REQUIRED ACTION —
Reproduce the text of each item below word for word, leaving out the pictures.

THE RECORDS —
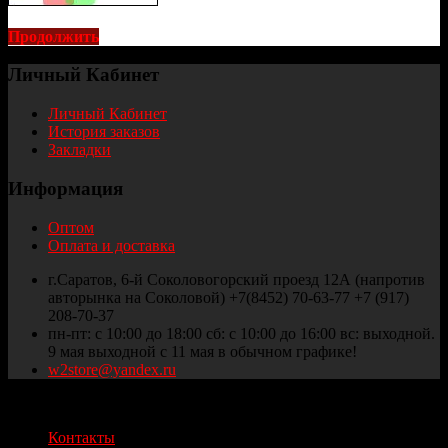
Продолжить
Личный Кабинет
Личный Кабинет
История заказов
Закладки
Информация
Оптом
Оплата и доставка
г.Саратов, 6-й Соколовогорский проезд 12А (напротив
авторынка на Соколовой) +7(8452) 70-63-77 +7 (917)
208-70-37
пн-пт: с 10:00 до 18:00 сб: с 10:00 до 16:00 вс: выходной.
9 мая выходной с 11 мая в обычном графике!
w2store@yandex.ru
Thule и Weber Саратов © 2025
Контакты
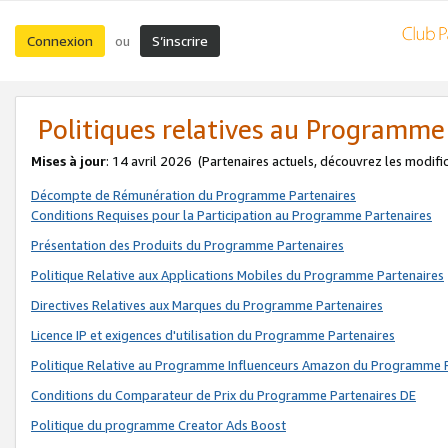
Connexion
S’inscrire
ou
Politiques relatives au Programme
Mises à jour
: 14 avril 2026
(Partenaires actuels, découvrez les modifi
Décompte de Rémunération du Programme Partenaires
Conditions Requises pour la Participation au Programme Partenaires
Présentation des Produits du Programme Partenaires
Politique Relative aux Applications Mobiles du Programme Partenaires
Directives Relatives aux Marques du Programme Partenaires
Licence IP et exigences d'utilisation du Programme Partenaires
Politique Relative au Programme Influenceurs Amazon du Programme P
Conditions du Comparateur de Prix du Programme Partenaires DE
Politique du programme Creator Ads Boost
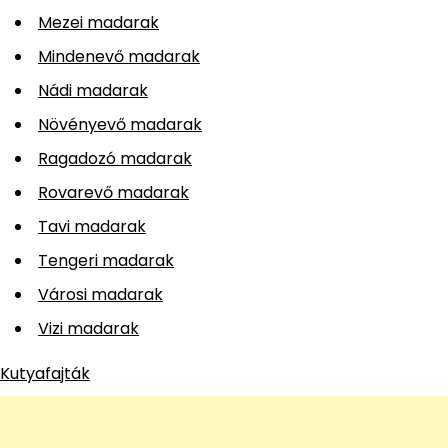
Mezei madarak
Mindenevő madarak
Nádi madarak
Növényevő madarak
Ragadozó madarak
Rovarevő madarak
Tavi madarak
Tengeri madarak
Városi madarak
Vizi madarak
Kutyafajták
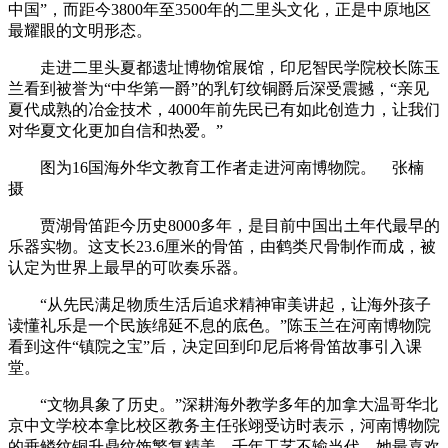
中国”，而距今3800年至3500年的二里头文化，正是中原地区
最耀眼的文明形态。
走进二里头夏都遗址博物馆展馆，印尼智民学院校长陈玉
兰看到被誉为“中华第一爵”的乳钉纹铜爵后深受震撼，“亲见
夏代成熟的冶金技术，4000年前先民已有如此创造力，让我们
对华夏文化更加自信和热爱。”
图为16国海外华文教育工作者走进河南博物院。 张楠
摄
贾湖骨笛距今历史8000多年，是目前中国出土年代最早的
乐器实物。这支长23.6厘米的骨笛，由鹤类尺骨制作而成，被
认定为世界上最早的可吹奏乐器。
“从先民满足物质生活后追求精神审美讲起，让海外孩子
读懂礼乐是一个民族绵延不息的底色。”陈玉兰在河南博物院
看到这件“镇院之宝”后，决定回到印尼后将骨笛故事引入课
堂。
“文物具象了历史。”深耕海外教学多年的加拿大温哥华北
京中文学校本拿比校区教务主任张翊受访时表示，河南博物院
的垂鳞纹铜升鼎纹饰繁复精美，千年工艺不输当代。她最喜欢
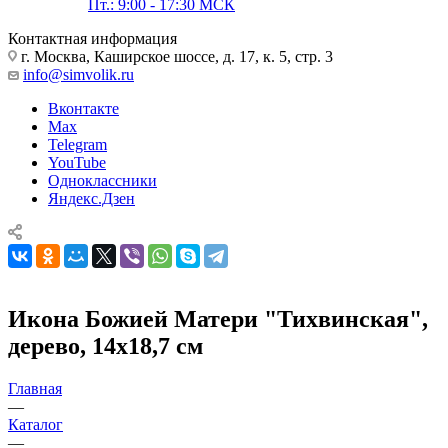
Пт.: 9:00 - 17:30 МСК
Контактная информация
г. Москва, Каширское шоссе, д. 17, к. 5, стр. 3
info@simvolik.ru
Вконтакте
Max
Telegram
YouTube
Одноклассники
Яндекс.Дзен
Икона Божией Матери "Тихвинская",
дерево, 14х18,7 см
Главная
—
Каталог
—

RESPONSE TO THIS EXERCISE —
Продолжить
Личный Кабинет
Личный Кабинет
История заказов
Закладки
Информация
Оптом
Оплата и доставка
г.Саратов, 6-й Соколовогорский проезд 12А (напротив
авторынка на Соколовой) +7(8452) 70-63-77 +7 (917)
208-70-37
пн-пт: с 10:00 до 18:00 сб: с 10:00 до 16:00 вс: выходной.
9 мая выходной с 11 мая в обычном графике!
w2store@yandex.ru
Thule и Weber Саратов © 2025
Контакты
Connexion
S’inscrire
ou
Politiques relatives au Programme
Mises à jour
: 14 avril 2026
(Partenaires actuels, découvrez les modifi
Décompte de Rémunération du Programme Partenaires
Conditions Requises pour la Participation au Programme Partenaires
Présentation des Produits du Programme Partenaires
Politique Relative aux Applications Mobiles du Programme Partenaires
Directives Relatives aux Marques du Programme Partenaires
Licence IP et exigences d'utilisation du Programme Partenaires
Politique Relative au Programme Influenceurs Amazon du Programme P
Conditions du Comparateur de Prix du Programme Partenaires DE
Politique du programme Creator Ads Boost
Mezei madarak
Mindenevő madarak
Nádi madarak
Növényevő madarak
Ragadozó madarak
Rovarevő madarak
Tavi madarak
Tengeri madarak
Városi madarak
Vizi madarak
Kutyafajták
中国”，而距今3800年至3500年的二里头文化，正是中原地区
最耀眼的文明形态。
走进二里头夏都遗址博物馆展馆，印尼智民学院校长陈玉
兰看到被誉为“中华第一爵”的乳钉纹铜爵后深受震撼，“亲见
夏代成熟的冶金技术，4000年前先民已有如此创造力，让我们
对华夏文化更加自信和热爱。”
图为16国海外华文教育工作者走进河南博物院。 张楠
摄
贾湖骨笛距今历史8000多年，是目前中国出土年代最早的
乐器实物。这支长23.6厘米的骨笛，由鹤类尺骨制作而成，被
认定为世界上最早的可吹奏乐器。
“从先民满足物质生活后追求精神审美讲起，让海外孩子
读懂礼乐是一个民族绵延不息的底色。”陈玉兰在河南博物院
看到这件“镇院之宝”后，决定回到印尼后将骨笛故事引入课
堂。
“文物具象了历史。”深耕海外教学多年的加拿大温哥华北
京中文学校本拿比校区教务主任张翊受访时表示，河南博物院
的垂鳞纹铜升鼎纹饰繁复精美，千年工艺不输当代。她最喜欢
Пт.: 9:00 - 17:30 МСК
Контактная информация
г. Москва, Каширское шоссе, д. 17, к. 5, стр. 3
info@simvolik.ru
Вконтакте
Max
Telegram
YouTube
Одноклассники
Яндекс.Дзен
Икона Божией Матери "Тихвинская",
дерево, 14х18,7 см
Главная
—
Каталог
—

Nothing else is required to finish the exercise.